Re: cond_resched() and RCU CPU stall warnings

2014-03-18 Thread Paul E. McKenney
On Tue, Mar 18, 2014 at 09:51:18AM +0100, Peter Zijlstra wrote:
> On Mon, Mar 17, 2014 at 07:17:06PM -0700, Paul E. McKenney wrote:
> > On Mon, Mar 17, 2014 at 06:14:34PM +0100, Peter Zijlstra wrote:
> > > On Mon, Mar 17, 2014 at 09:58:07AM -0700, Paul E. McKenney wrote:
> > > > @@ -4111,6 +4115,7 @@ int __sched __cond_resched_softirq(void)
> > > >  {
> > > > BUG_ON(!in_softirq());
> > > >  
> > > > +   rcu_cond_resched();
> > > 
> > > Don't you have to enable BHs before doing that?

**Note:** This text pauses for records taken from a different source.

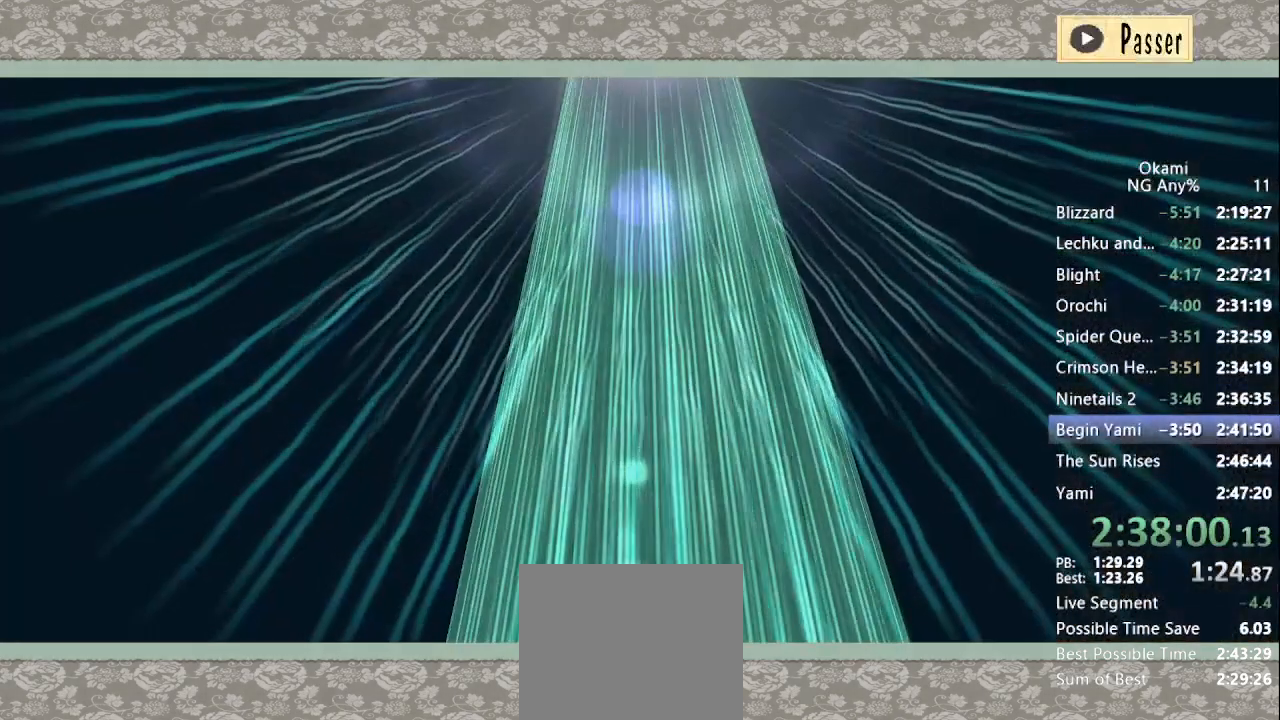
{"buttons": [], "left_stick": "center", "right_stick": "center", "events": []}
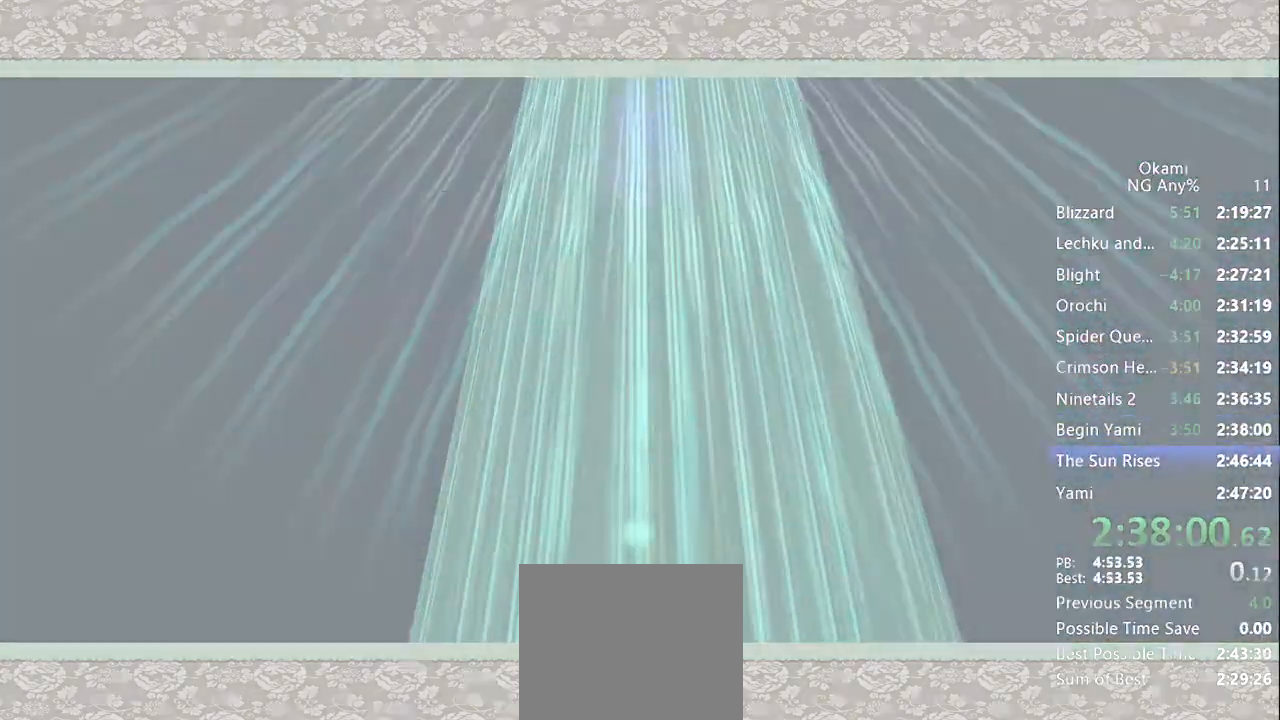
{"buttons": [], "left_stick": "center", "right_stick": "center", "events": []}
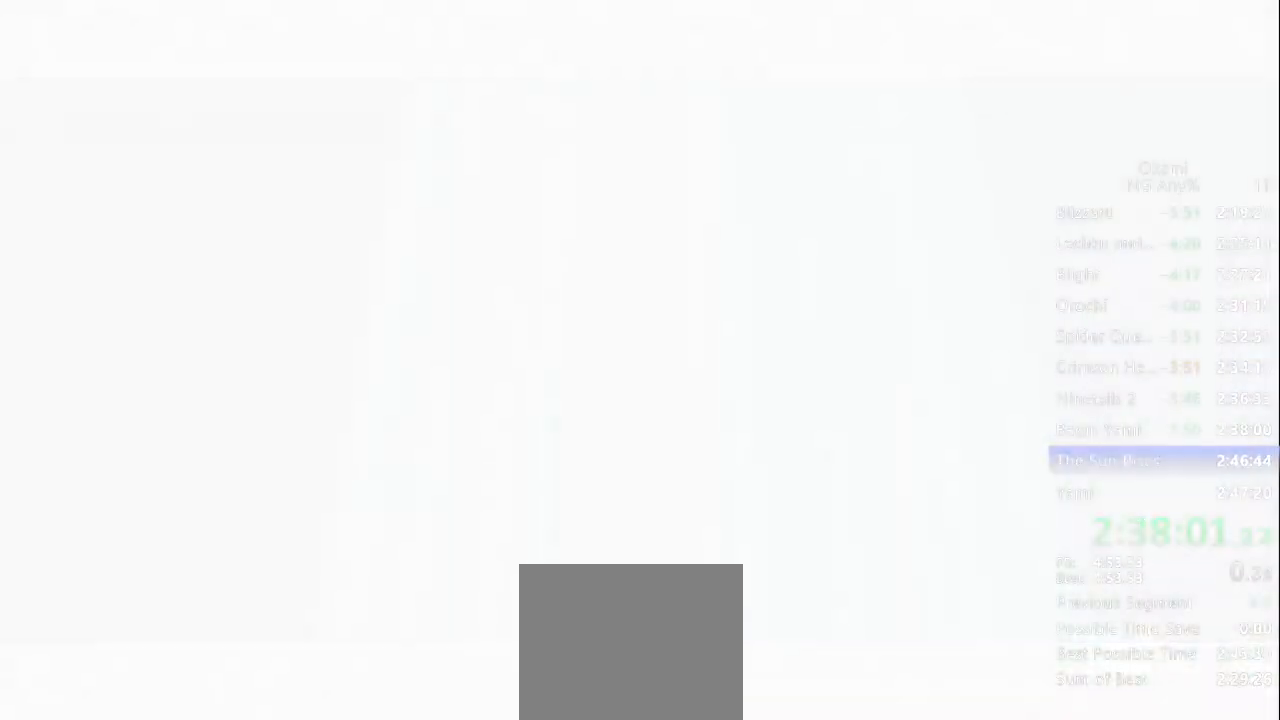
{"buttons": [], "left_stick": "center", "right_stick": "center", "events": []}
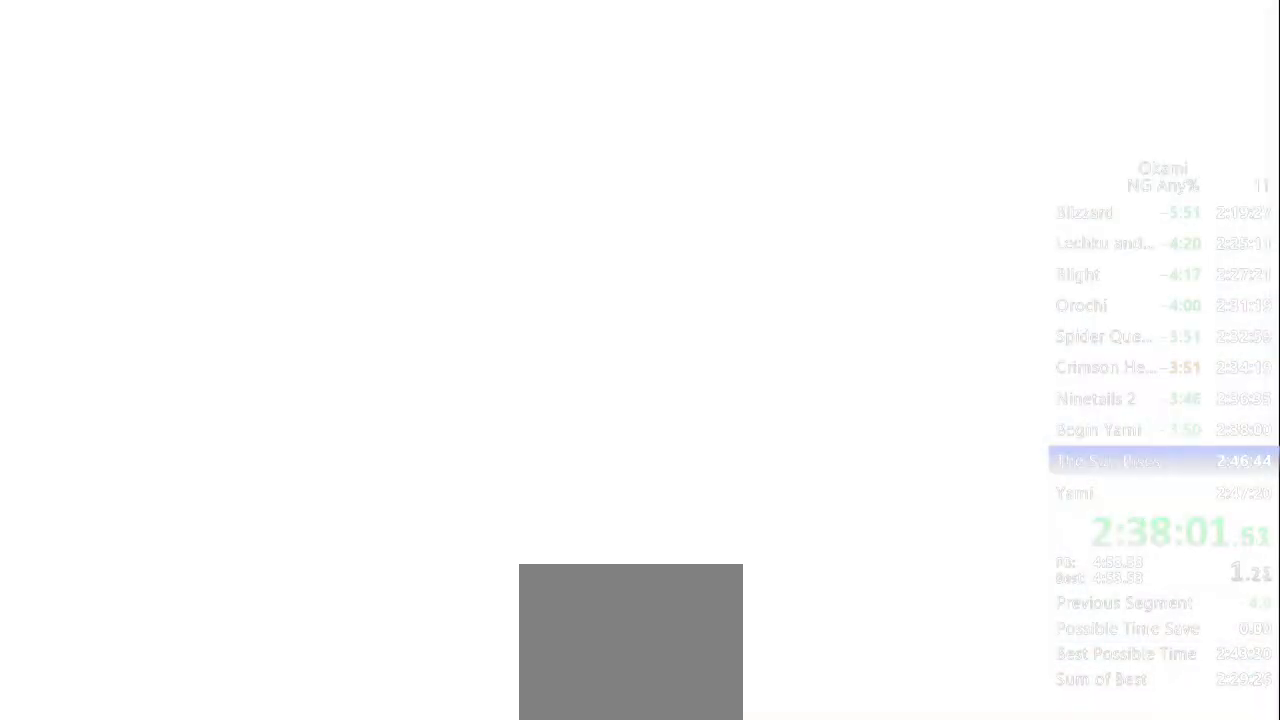
{"buttons": [], "left_stick": "center", "right_stick": "center", "events": []}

And if not; that needs a
> > > comment for sure! :-)
> > 
> > No need to enable BHs, just RCU marking quiescent states.  But yes,
> > the name does look a bit scary in that context, doesn't it?  Added
> > a comment, please see below for updated patch.
> 
> The below seemed like an unrelated patch entirely :-)

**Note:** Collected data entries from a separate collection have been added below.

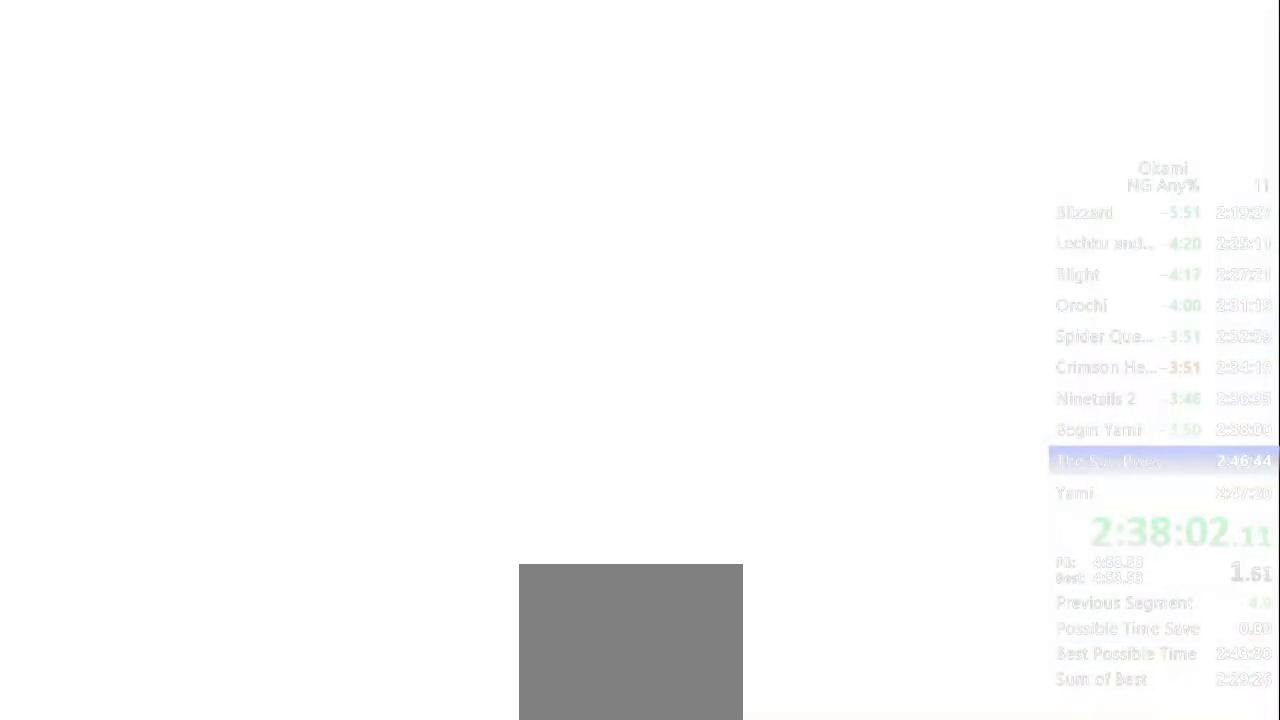
{"buttons": [], "left_stick": "center", "right_stick": "center", "events": []}
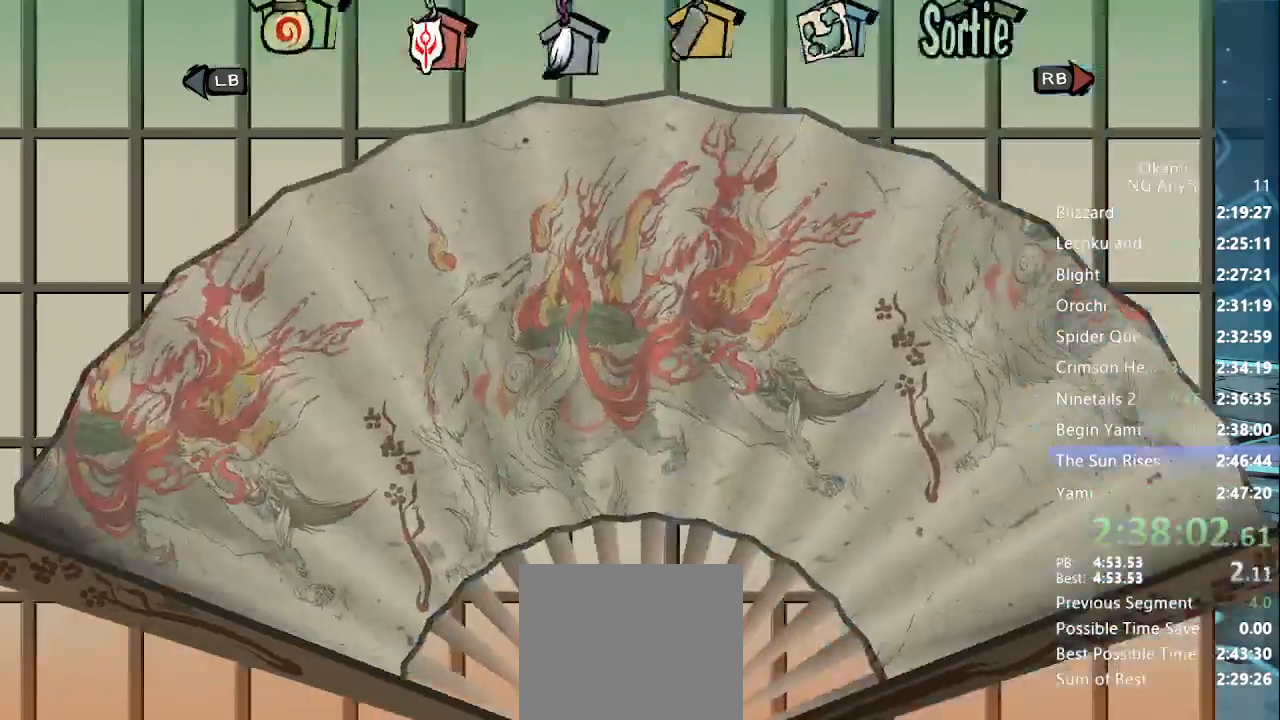
{"buttons": ["A"], "left_stick": "center", "right_stick": "center"}
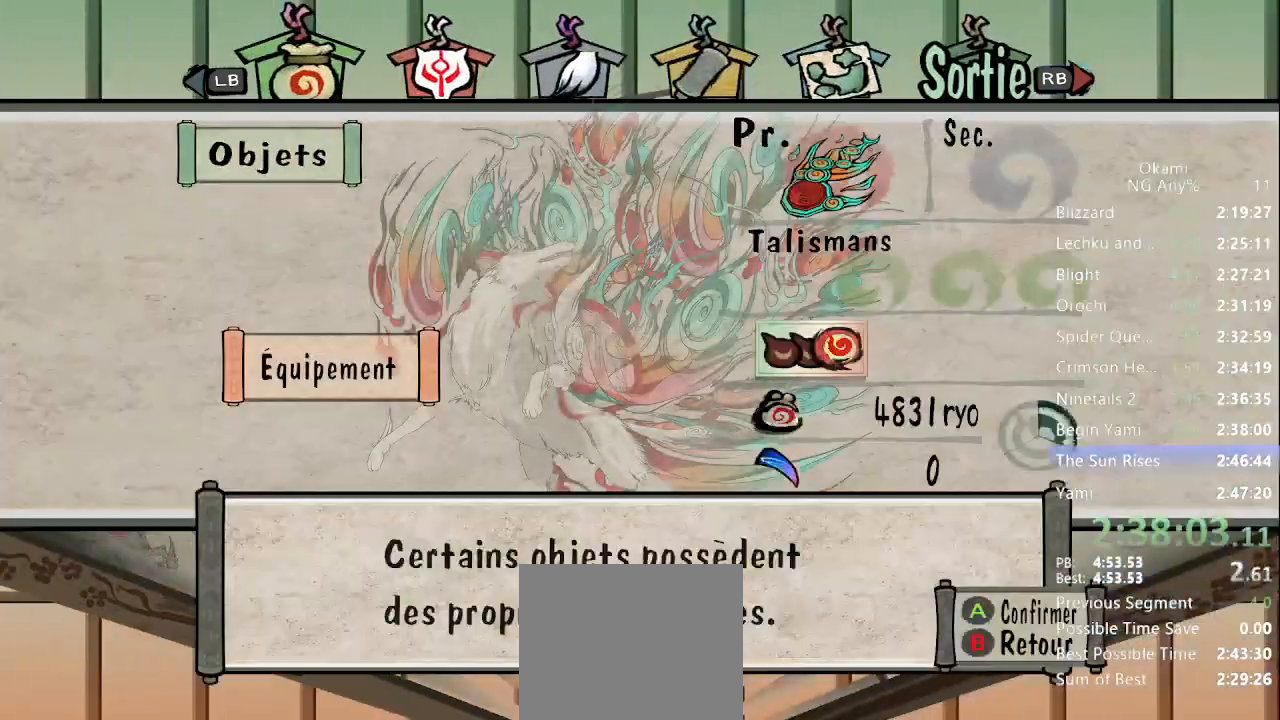
{"buttons": [], "left_stick": "center", "right_stick": "center"}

Well, it certainly avoids issues with BH...

> > 
> > 
> > torture: Better summary diagnostics for build failures
> > 
> > The reaction of kvm-recheck.sh is obscure at best, and easy to miss
> > completely.  This commit therefore prints "BUG: Build failed" in the
> > summary at the end of a run.
> > 
> > Signed-off-by: Paul E. McKenney 

How about this one instead?  ;-)

Thanx, Paul



sched,rcu: Make cond_resched() report RCU quiescent states

Given a CPU running a loop containing cond_resched(), with no
other tasks runnable on that CPU, RCU will eventually report RCU
CPU stall warnings due to lack of quiescent states.  Fortunately,
every call to cond_resched() is a perfectly good quiescent state.
Unfortunately, invoking rcu_note_context_switch() is a bit heavyweight
for cond_resched(), especially given the need to disable preemption,
and, for RCU-preempt, interrupts as well.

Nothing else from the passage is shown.